With the challenges associated with organic growth, many registered investment advisors (RIAs) are turning to external mergers or acquisitions to expand their practices. Nonetheless, with the market for RIA mergers and acquisitions tilted in favor of sellers, it’s imperative for buyers to put their best foot forward when pursuing an RIA. In this article, we will highlight five important steps firms looking to purchase an RIA can take to successfully achieve their goals. For a step-by-step guide to understanding the process for buying an RIA, click here.

 First, it’s vital that prospective acquirors pinpoint their goals with respect to the acquisition of an RIA. Among other things, buyers may seek to purchase an RIA to scale their practice, acquire more clients, expand their product or service offerings, and/or acquire talented personnel. Whatever the goal, advisors can save time by focusing only on those opportunities that are best-suited for achieving the acquiror’s goals.

Second, buying advisors should ensure that they are in a financial position to take on another practice. If the acquiror does not have sufficient cash on hand to consummate a purchase, the acquiror should ensure that it has access to readily-available financing sources to ensure it can consummate any acquisition. It’s also vital that an acquiring firm clean up its balance sheet and ensure that it is in a good financial condition because selling advisors, particularly those that are looking to continue to grow their practice through joining the acquiror’s team, will want to ensure that the acquiring firm is financially stable.

Third, acquirors should ensure that they have the operational infrastructure, products, and/or services in place that will be most likely to attract the types of sellers they are targeting. Acquirors that provide operational flexibility, an open architecture, and a multi-custodial platform are more likely to attract a greater number of advisors looking to join their practice.

Fourth, acquirors should retain a team of advisors designed to support the acquiror through the process. This may entail retaining an investment banker or consultant to assist the firm in understanding the market for the sales of RIAs, identifying potential acquisition targets, valuing potential selling firms, preparing acquisition proposals, and negotiating terms of a potential acquisition. The acquiror should also retain an attorney well-versed in RIA mergers and acquisitions to assist with due diligence on the selling firm; advise the acquiror on how to structure the transaction to best achieve the acquiror’s goals; and draft, review, and negotiate key documents for the purchase transaction (which could include, depending on the transaction, non-disclosure agreements, letters of intent, purchase agreements, and employment agreements). For an article that discusses the steps and documents involved in an RIA merger or sale, please click here.

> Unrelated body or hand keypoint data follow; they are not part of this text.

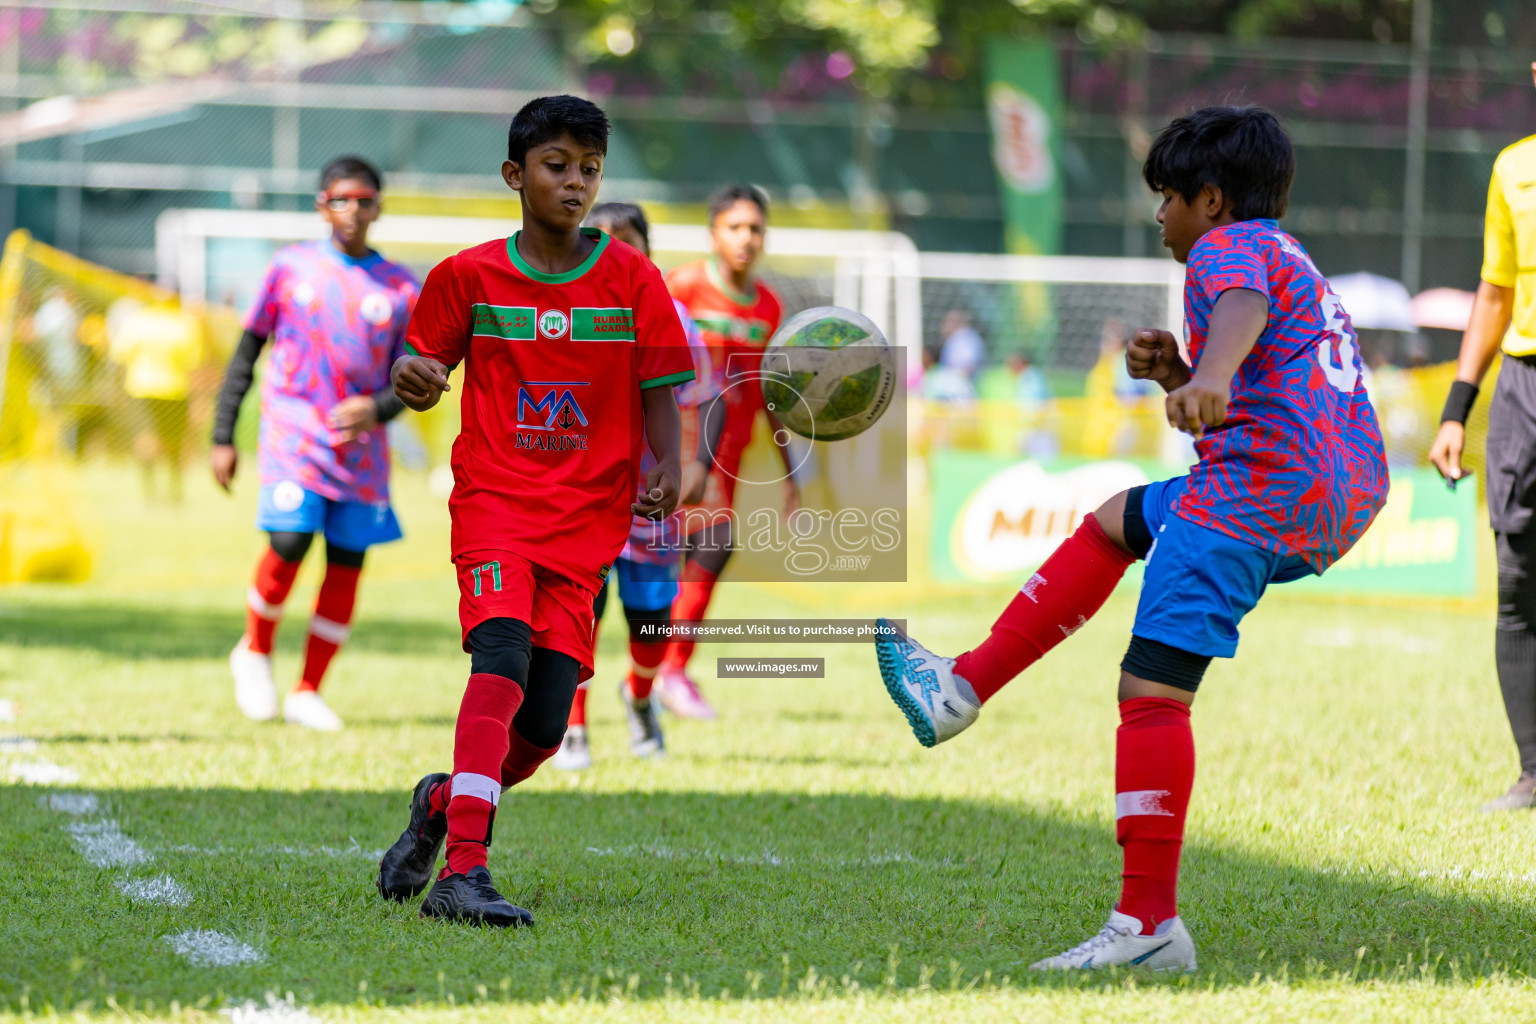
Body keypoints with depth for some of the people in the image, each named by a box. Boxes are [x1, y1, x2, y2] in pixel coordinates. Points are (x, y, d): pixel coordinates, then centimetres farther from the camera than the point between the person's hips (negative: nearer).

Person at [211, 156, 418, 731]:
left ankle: (307, 693, 11)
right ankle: (255, 652, 10)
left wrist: (379, 408, -15)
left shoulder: (400, 288, 5)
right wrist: (222, 436, 4)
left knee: (347, 561, 0)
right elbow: (247, 352, 8)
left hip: (360, 443, 2)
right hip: (293, 431, -2)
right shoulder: (290, 267, 3)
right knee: (289, 543, -17)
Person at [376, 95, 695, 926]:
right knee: (502, 654, -27)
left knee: (542, 727, -4)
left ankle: (445, 801, 29)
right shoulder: (468, 276, 4)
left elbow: (658, 392, 5)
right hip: (493, 499, -2)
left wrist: (666, 472, -13)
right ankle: (461, 873, -33)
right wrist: (413, 381, -11)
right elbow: (425, 377, 13)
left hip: (586, 520, 2)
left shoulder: (632, 281, 4)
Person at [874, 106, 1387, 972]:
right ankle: (964, 689, 27)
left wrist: (1209, 377, -45)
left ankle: (1151, 922, -18)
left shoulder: (1230, 246, 0)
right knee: (1116, 521, 28)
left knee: (1154, 691, -13)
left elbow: (1243, 309, -25)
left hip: (1263, 488, -10)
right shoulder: (1295, 262, 29)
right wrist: (1176, 376, 16)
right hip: (1345, 500, 10)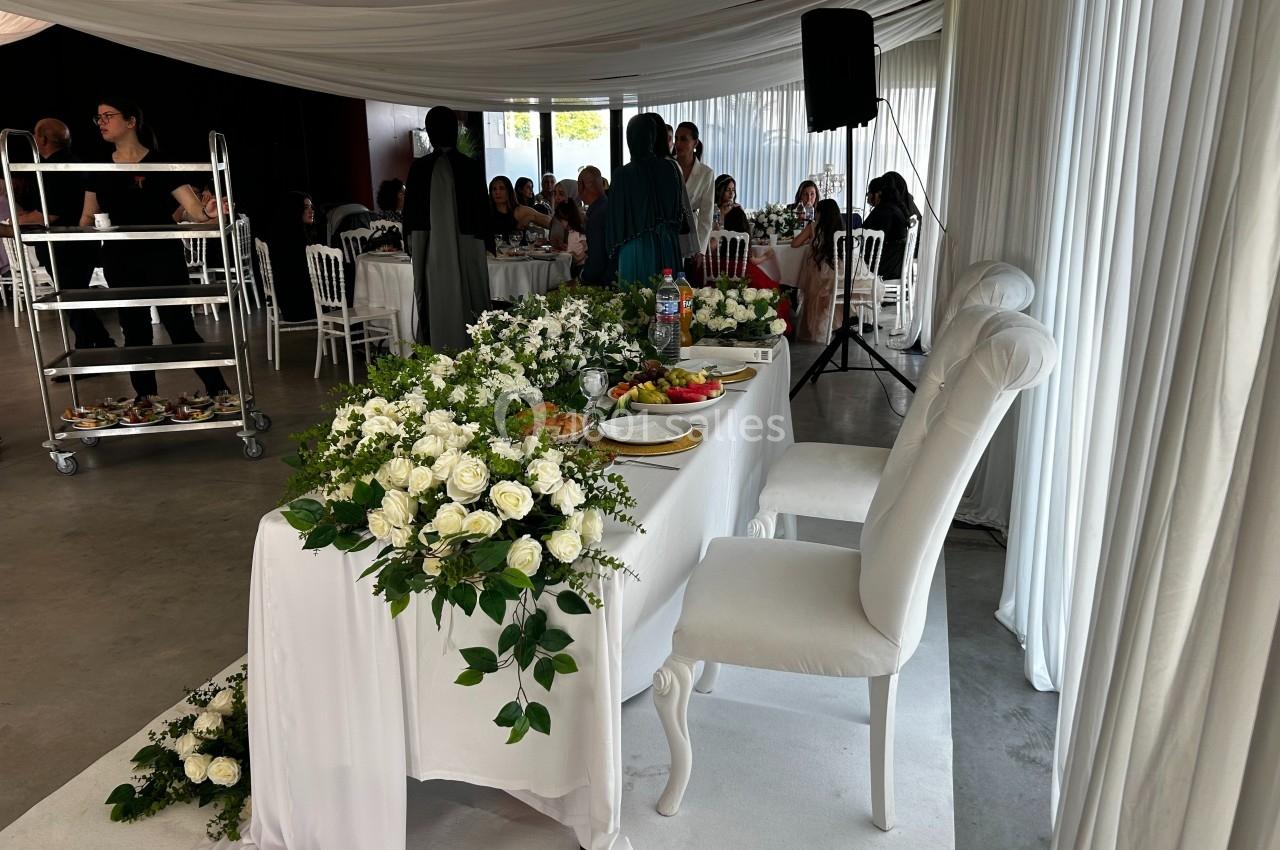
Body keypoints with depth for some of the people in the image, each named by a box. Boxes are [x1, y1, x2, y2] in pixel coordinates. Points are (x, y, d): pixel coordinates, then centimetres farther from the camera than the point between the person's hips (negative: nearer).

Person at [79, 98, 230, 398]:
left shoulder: (161, 164, -5)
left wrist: (208, 213, -34)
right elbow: (87, 219, 14)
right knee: (135, 334, 10)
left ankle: (218, 392, -1)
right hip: (120, 261, 5)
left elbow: (193, 209, -12)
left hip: (162, 258, -5)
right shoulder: (98, 168, 9)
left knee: (181, 329, -9)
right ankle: (145, 401, 20)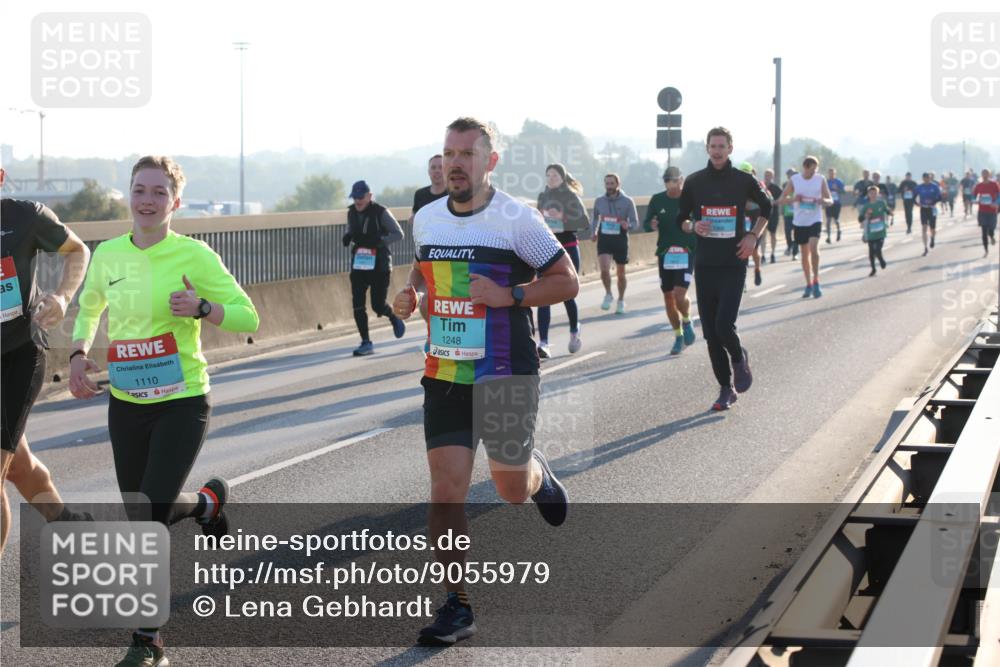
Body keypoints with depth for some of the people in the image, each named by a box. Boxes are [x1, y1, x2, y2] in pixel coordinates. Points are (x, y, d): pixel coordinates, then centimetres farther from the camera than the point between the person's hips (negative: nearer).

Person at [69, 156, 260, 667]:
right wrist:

Fifth, acquirors should ensure that they have available sufficient resources and personnel to coordinate and assist with the integration of the acquired firm following the closing for the transaction. While often underestimated, integration of an acquired firm following the close of a transaction is a significant factor in determining the overall success of the acquisition. Post-transaction integration often requires an investment of a significant amount of time and resources. Transition of client accounts, fee billing arrangements, operational workflows, restructuring of employee teams, and training new employees on new policies and practices, and other factors can often lead to the integration process taking anywhere from twelve to eighteen months after the closing of the purchase transaction.

In summary, an RIA seeking to grow through acquisition of another practice should ensure it is properly prepared to explore and consummate a purchase transaction. Taking the steps described above will significantly increase the likelihood of success when pursuing such a transaction.